Hours after one of his supporters was arrested for threatening to kill the Minnesota congresswoman, the US president attacked the lawmaker at a meeting of Jewish Republicans.

Ilhan Omar has been attacked for her views on Israel lobby group, AIPAC, as well as her decision to wear the hijab. [Joshua Roberts/Reuters]
Reuters

Ilhan Omar has been attacked for her views on Israel lobby group, AIPAC, as well as her decision to wear the hijab. [Joshua Roberts/Reuters]

US President Donald Trump has verbally attacked Muslim congresswoman Ilhan Omar just hours after one of his supporters was arrested for threatening to kill her.

Speaking at a meeting of the American Republican Jewish Coalition (ARJC) on Saturday, Trump sarcastically thanked the Minnesota lawmaker, before accusing her of hating Israel to cheers from those present.

Just hours earlier the FBI announced the arrest of Trump supporter, Pat Carlineo, for a threat he allegedly made on March 21.

Carlineo is said to have phoned Omar’s office, called the politician a ‘f***ing terrorist’ before vowing to put a ‘bullet’ in her skull, according to an affidavit published by the law enforcement agency.

Omar made history during November’s US midterm elections by becoming the first Muslim woman to enter the US Congress, alongside Palestinian-American, Rashida Tlaib.

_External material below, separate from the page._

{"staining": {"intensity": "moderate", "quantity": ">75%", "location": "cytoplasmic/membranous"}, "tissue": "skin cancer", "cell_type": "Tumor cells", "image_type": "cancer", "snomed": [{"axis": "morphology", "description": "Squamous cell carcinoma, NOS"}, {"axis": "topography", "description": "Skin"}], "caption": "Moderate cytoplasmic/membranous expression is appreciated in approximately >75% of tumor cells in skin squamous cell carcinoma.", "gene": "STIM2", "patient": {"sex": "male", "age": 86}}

The Democrat politician, who arrived in the US as a child after fleeing war in Somalia, has become the focus of frenzied right-wing anger over her criticisms of the the main Israel lobby, AIPAC, and her decision to wear the hijab hair covering, worn by many Muslim women.

Attacks over hijab and Israel lobby views

While initially confined to hard-right conservative media outlets, the US president eventually joined in the fray; mainly over Omar’s comments on the influence of the Israel lobby.

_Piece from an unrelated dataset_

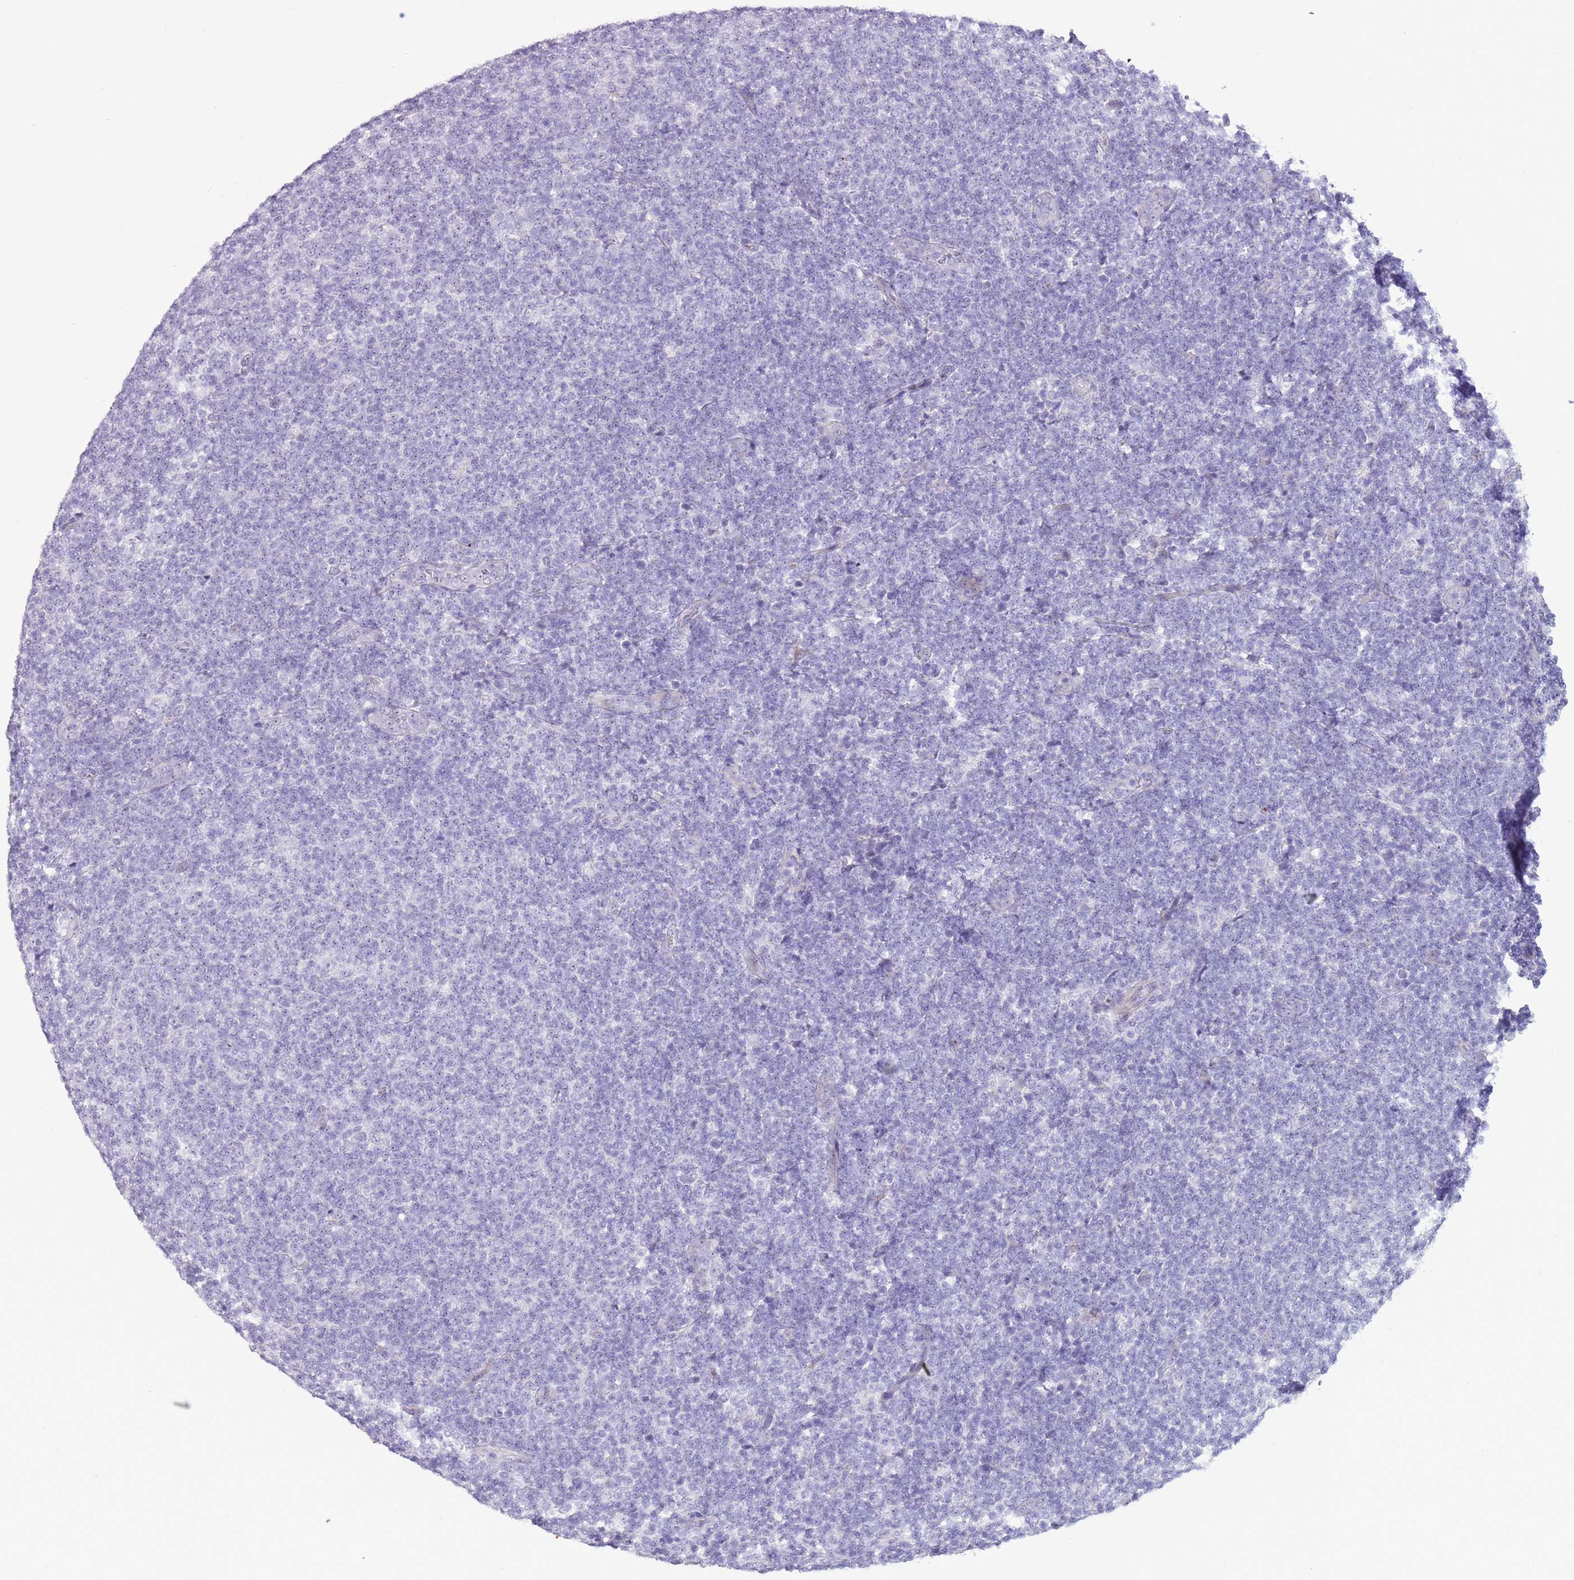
{"staining": {"intensity": "negative", "quantity": "none", "location": "none"}, "tissue": "lymphoma", "cell_type": "Tumor cells", "image_type": "cancer", "snomed": [{"axis": "morphology", "description": "Malignant lymphoma, non-Hodgkin's type, Low grade"}, {"axis": "topography", "description": "Lymph node"}], "caption": "High power microscopy micrograph of an immunohistochemistry micrograph of low-grade malignant lymphoma, non-Hodgkin's type, revealing no significant expression in tumor cells.", "gene": "NBPF6", "patient": {"sex": "male", "age": 66}}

“Representative Ilhan Omar is again under fire for her terrible comments concerning Israel. Jewish groups have just sent a petition to Speaker Pelosi asking her to remove Omar from Foreign Relations Committee. A dark day for Israel!” Trump wrote on Twitter in early March.

Later in the same month, Fox News host Jeanine Pirro, suggested on-air that by wearing a hijab Omar was indicating her allegiance to Islamic law, which she described as antithetical to the US constitution.

Fox News condemned the remarks and has suspended Pirro from appearing on the channel, but Trump has given her his backing and demanded she be reinstated.

He tweeted: “Bring back @JudgeJeanine Pirro. The Radical Left Democrats, working closely with their beloved partner, the Fake News Media, is using every trick in the book to SILENCE a majority of our Country. They have all out campaigns against @FoxNews hosts who are doing too well.” 

'Both sides of the aisle'

Palestinian-American lawmaker Tlaib has also faced abuse over her heritage, even from fellow politicians. In March she declared Islamophobia was a problem on ‘both sides of the aisle’

Supporters of Omar have not held back from making the connection between comments like Pirro’s and the death threats the Muslim-American has received.

Democrat member of the House of Representatives, Alexandria Ocasio-Cortez, said: “Understand when Jeanine Pirro goes on Fox, [it] rallies people to think hijabs are threatening, it leads to this.”

Responding to Trump’s attacks on her, Omar simply shared a saying of the Islamic Prophet Muhammad: “My Lord, forgive my people for they do not know.”

The president’s attacks against Omar come within a context of widespread Islamophobia and rising racism in the US.

In October last year researchers found that two in five Americans thought Islam was incompatible with US values, with 71 percent of Republicans, in particular, holding negative views of Islam.